While you can use FFmpeg on the server side for such tasks, it can also get challenging for complex workflows or when you need to process hundreds of videos. This is where a video API like Shotstack can be helpful.

Shotstack’s cloud-based video API lets you define your video edits in a JSON timeline, and Shotstack’s servers do all the work, including downloading assets, preprocessing, rendering, encoding, and producing the final video. It lets you scale automatically and build repeatable workflows.

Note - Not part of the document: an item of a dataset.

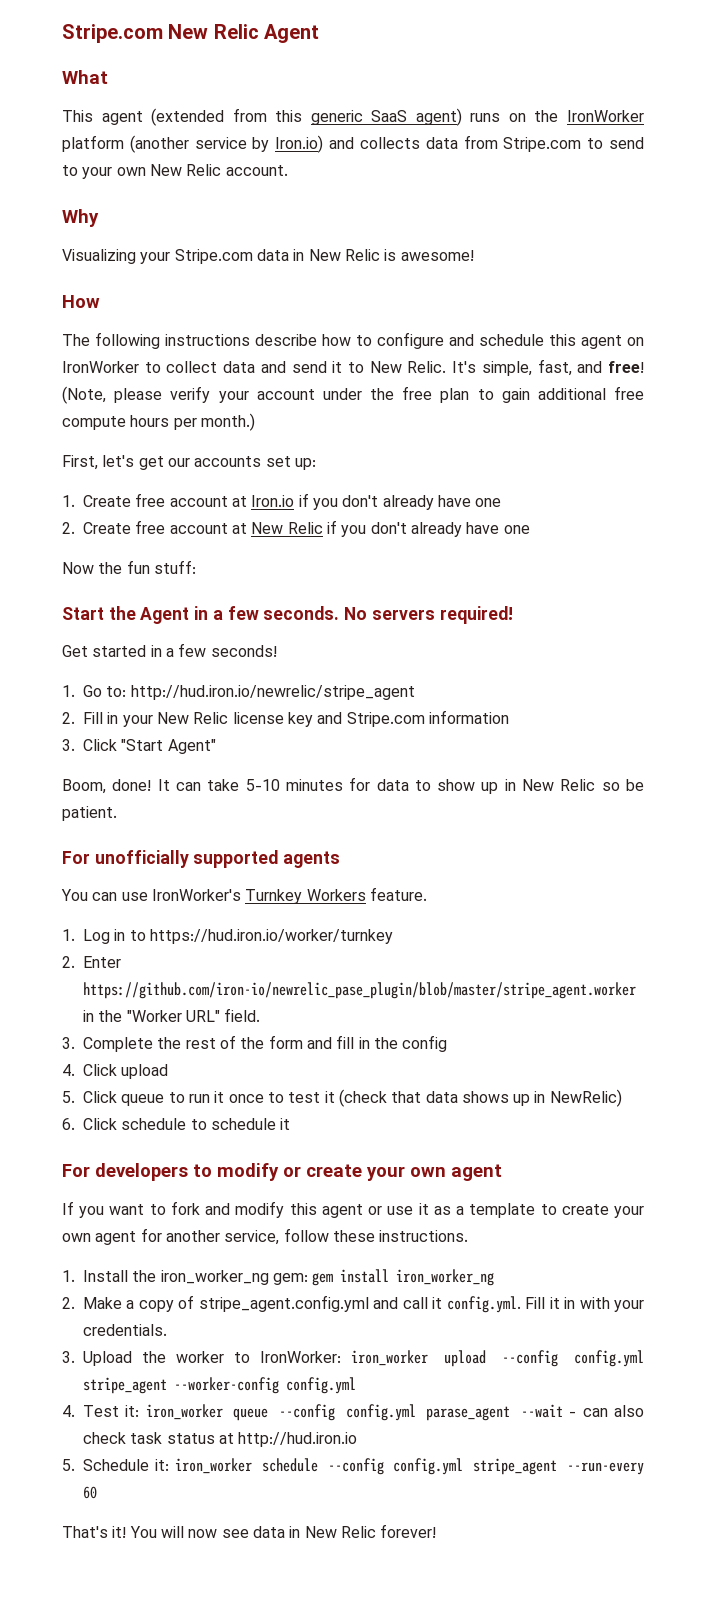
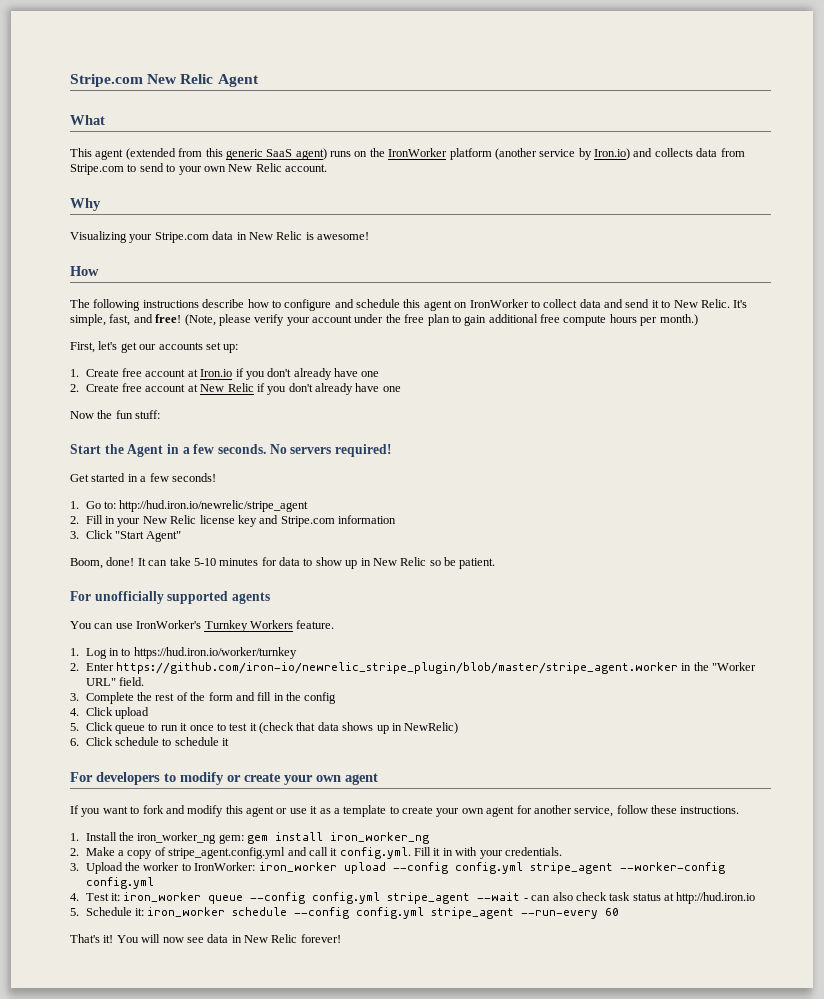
[83,982,636,999] https://github.com/iron-io/newrelic_pase_plugin/blob/master/stripe_agent.worker -> [116,662,679,674] https://github.com/iron-io/newrelic_stripe_plugin/blob/master/stripe_agent.worker
[426,1406,511,1421] parase_agent -> [387,892,471,904] stripe_agent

With Shotstack, you can generate videos programmatically, add dynamic content, and render high-quality outputs without worrying about client-side limitations or the complexities of working with FFmpeg on the server-side. Try it free.

FAQs

What is ffmpeg.wasm?

ffmpeg.wasm is a WebAssembly/JavaScript port of FFmpeg that lets you process audio and video files directly in the browser without a server. It compiles FFmpeg’s native code into WASM so it runs inside modern browsers.

How do I install ffmpeg.wasm?

You can install ffmpeg.wasm via npm with this command: npm install @ffmpeg/ffmpeg @ffmpeg/util. For self-hosting the WASM binary, also install @ffmpeg/core.

Does ffmpeg.wasm work in all browsers?

No. It requires browsers that support SharedArrayBuffer under cross-origin isolation. Older browsers or ones without this support will not be able to run ffmpeg.wasm.

Is ffmpeg.wasm suitable for production use?

It can work in production for small, client-side tasks, but performance limitations and cross-origin requirements make it less reliable than native server FFmpeg for large files and heavy workflows.

What video formats does ffmpeg.wasm support?

ffmpeg.wasm supports H.264, H.265, VP8, VP9, MP3 (via LAME), OGG, Opus, and WebP. It also includes support for subtitle rendering via libass and font rendering via FreeType.

Why is ffmpeg.wasm slow in the browser?

WebAssembly runs slower than a native binary, and the browser also imposes memory limits. Without multithreading or with large files, transcoding is significantly slower than server-side FFmpeg.

How do I use ffmpeg.wasm in React?

Install @ffmpeg/ffmpeg, store the instance in a useRef, load it inside a useEffect, and interact with its API. Use a guard to prevent double-loading, and always revoke blob URLs to prevent memory leaks.

How do I enable SharedArrayBuffer for ffmpeg.wasm?

Serve your site with cross-origin isolation headers: Cross-Origin-Opener-Policy: same-origin and Cross-Origin-Embedder-Policy: require-corp. This enables the SharedArrayBuffer support needed by ffmpeg.wasm.